Python3 新一代Http请求库Httpx使用（详情版）（上）：https://developer.aliyun.com/article/1462934

三、代理

1、简介

HTTPX 支持通过在proxies客户端初始化或顶级 API 函数（如httpx.get(..., proxies=...).

2、使用方法

2.1 简单使用

要将所有流量（HTTP 和 HTTPS）路由到位于的代理http://localhost:8030，请将代理 URL 传递给客户端...

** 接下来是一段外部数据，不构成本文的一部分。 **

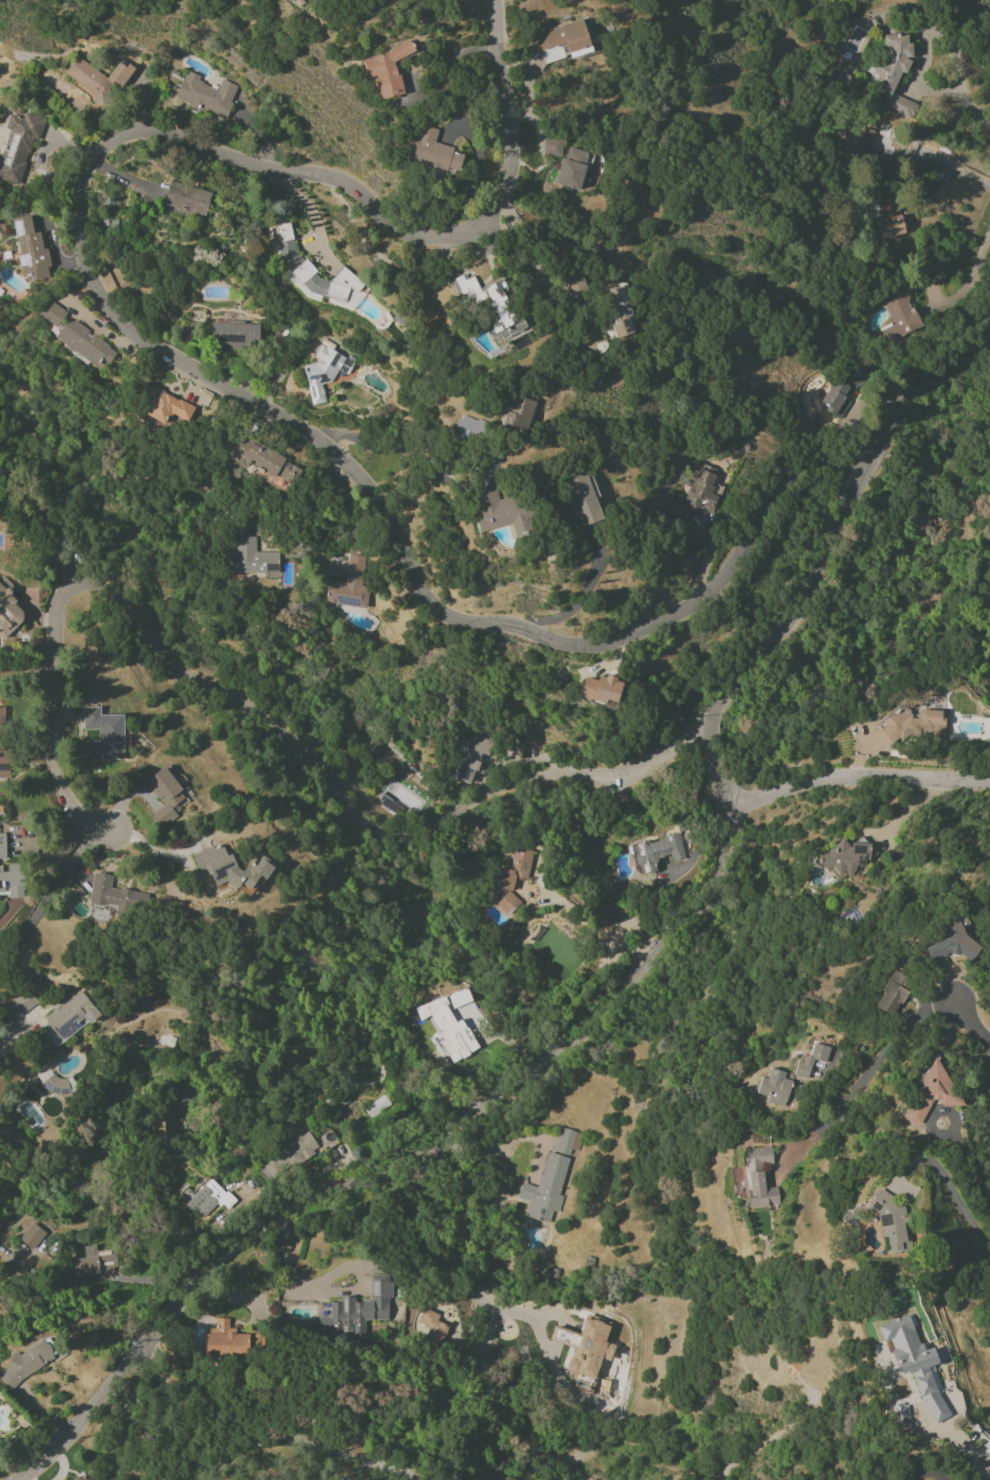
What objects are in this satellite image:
road: (921, 37)
road: (447, 65)
building: (385, 70)
building: (892, 73)
building: (96, 77)
building: (841, 79)
building: (206, 95)
road: (970, 110)
building: (875, 139)
building: (18, 145)
building: (551, 147)
building: (434, 151)
building: (572, 168)
road: (957, 172)
road: (469, 187)
building: (936, 190)
building: (186, 200)
building: (30, 249)
building: (314, 274)
road: (965, 283)
building: (576, 288)
building: (489, 305)
building: (618, 311)
building: (898, 313)
building: (234, 334)
building: (75, 336)
road: (151, 344)
building: (324, 371)
building: (839, 389)
building: (164, 406)
building: (518, 415)
building: (468, 427)
road: (399, 451)
building: (263, 461)
road: (839, 462)
building: (702, 489)
building: (583, 500)
building: (499, 512)
road: (343, 522)
road: (42, 526)
road: (835, 528)
building: (251, 558)
building: (349, 583)
road: (574, 607)
building: (7, 608)
road: (863, 681)
building: (601, 690)
road: (56, 715)
building: (1, 719)
building: (911, 724)
building: (103, 735)
building: (472, 758)
road: (715, 765)
building: (4, 766)
road: (853, 779)
building: (166, 795)
building: (401, 800)
road: (364, 818)
building: (656, 853)
road: (158, 855)
building: (846, 857)
building: (231, 868)
building: (9, 874)
building: (513, 876)
road: (46, 895)
building: (114, 895)
building: (952, 941)
building: (892, 993)
building: (17, 1007)
building: (68, 1018)
building: (451, 1022)
road: (971, 1023)
road: (861, 1075)
building: (933, 1092)
building: (566, 1141)
building: (297, 1146)
road: (406, 1162)
road: (969, 1164)
building: (758, 1178)
road: (949, 1187)
building: (546, 1188)
building: (201, 1201)
building: (886, 1220)
building: (32, 1236)
road: (455, 1260)
building: (91, 1262)
road: (305, 1286)
road: (229, 1294)
building: (356, 1312)
building: (433, 1326)
building: (226, 1340)
building: (585, 1351)
building: (914, 1362)
building: (25, 1363)
building: (899, 1416)
road: (125, 1419)
road: (968, 1438)
road: (985, 1467)
road: (926, 1475)
building: (76, 1478)

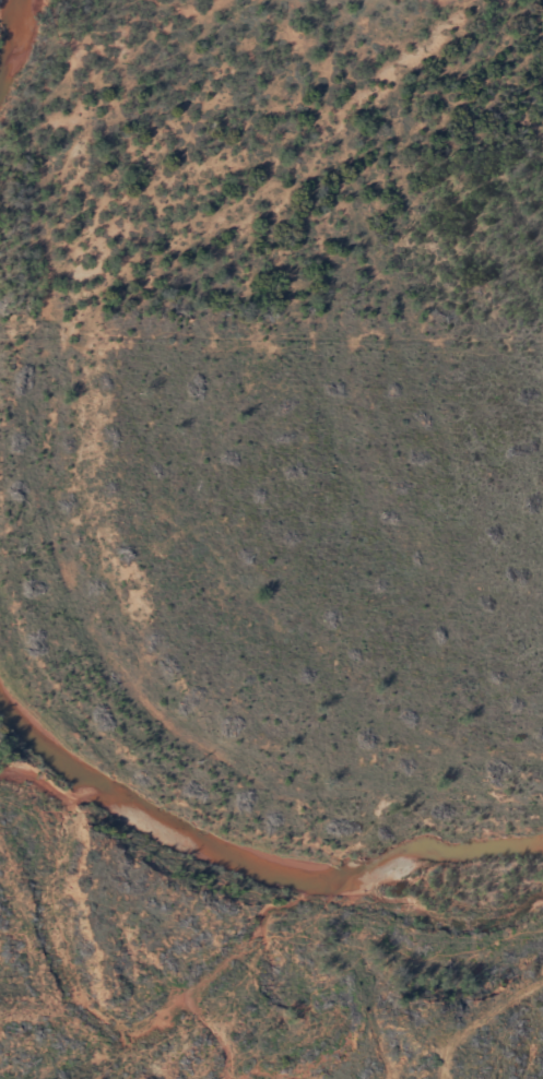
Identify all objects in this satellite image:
river: (22, 46)
river: (242, 855)

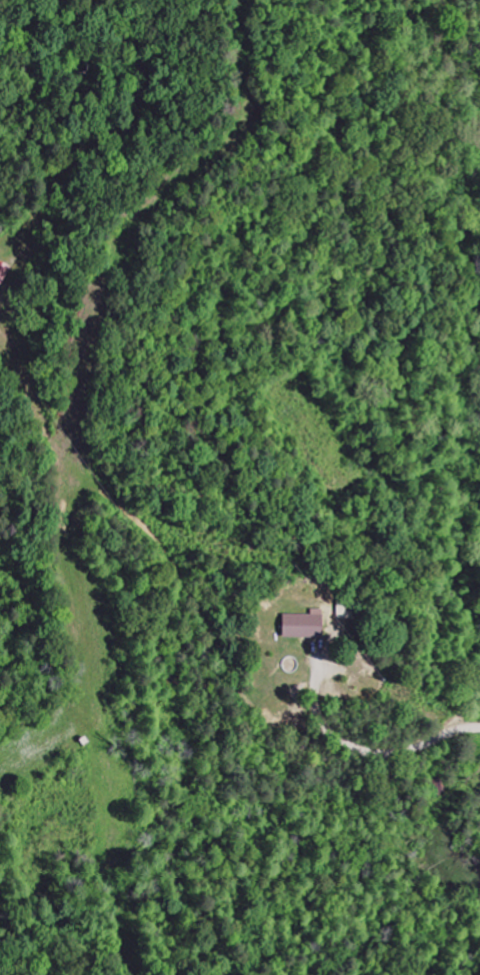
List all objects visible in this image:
building: (3, 271)
building: (304, 625)

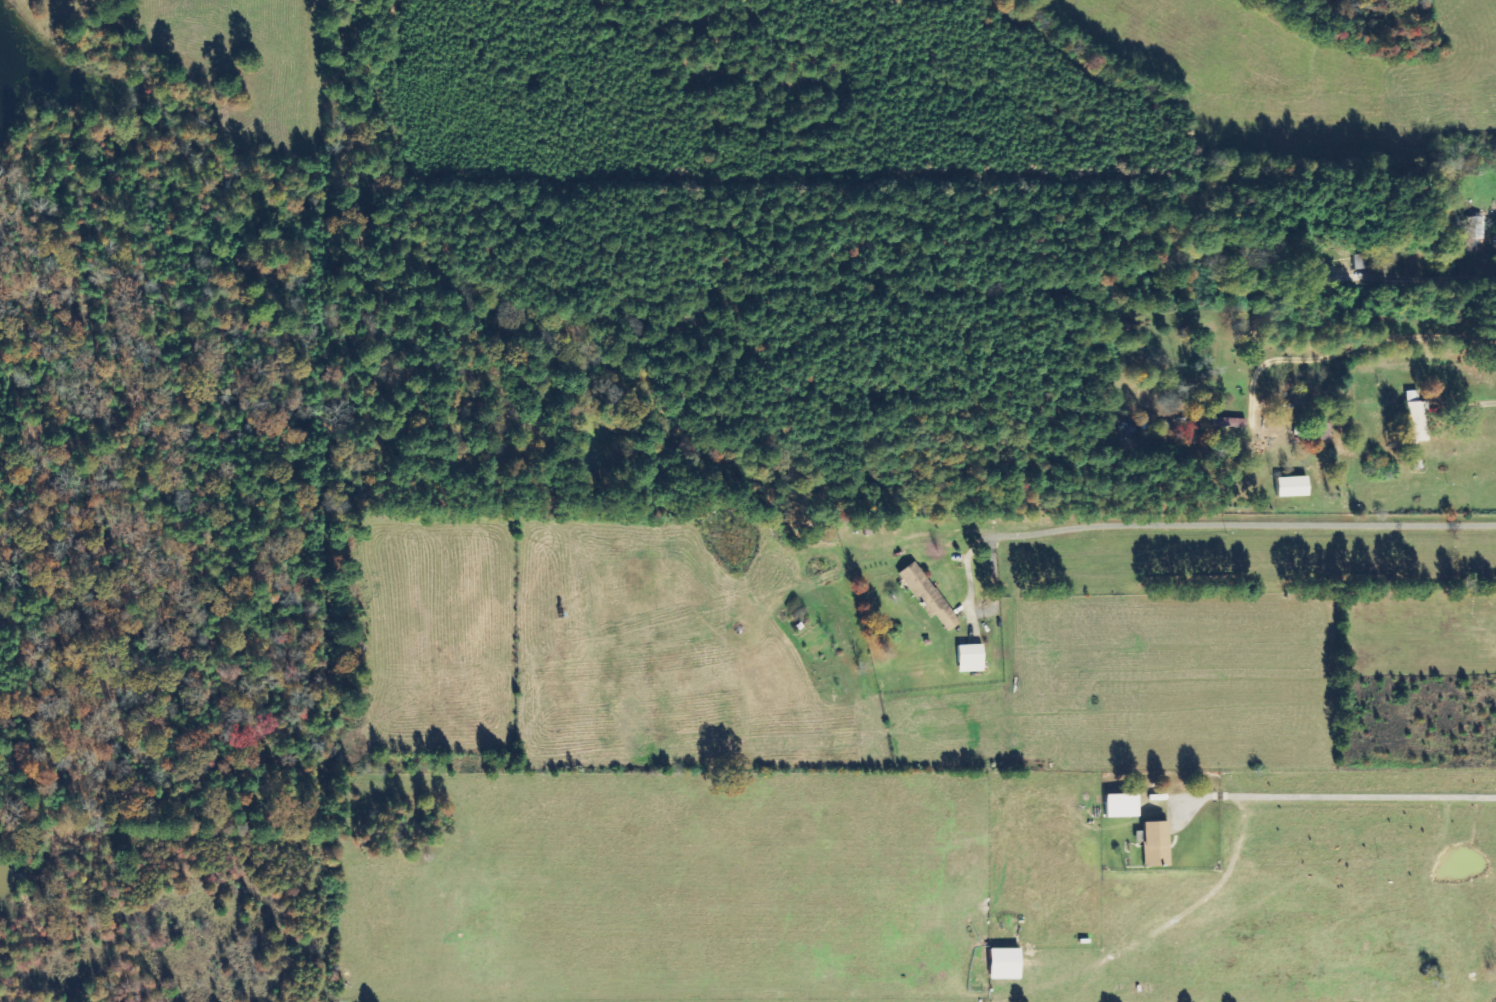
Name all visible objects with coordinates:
building: (1473, 228)
building: (1358, 262)
building: (1414, 417)
building: (1228, 423)
building: (1322, 432)
building: (1289, 487)
building: (926, 595)
building: (968, 658)
building: (1119, 806)
building: (1153, 844)
building: (1001, 964)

with httpx.Client(proxies="http://localhost:8030") as client:
    ...

对于更高级的用例，传递一个 proxies dict。例如，要将 HTTP 和 HTTPS 请求路由到 2 个不同的代理，分别位于http://localhost:8030和http://localhost:8031，传递一个dict代理 URL：

proxies = {
    "http://": "http://localhost:8030",
    "https://": "https://localhost:8031",
}
with httpx.Client(proxies=proxies) as client:
    ...

2.2 验证

代理凭据可以作为userinfo代理 URL 的部分传递。例如：

proxies = {
    "http://": "http://username:password@localhost:8030",
    # ...
}

2.3 路由

HTTPX 提供了细粒度的控制来决定哪些请求应该通过代理，哪些不应该。此过程称为代理路由。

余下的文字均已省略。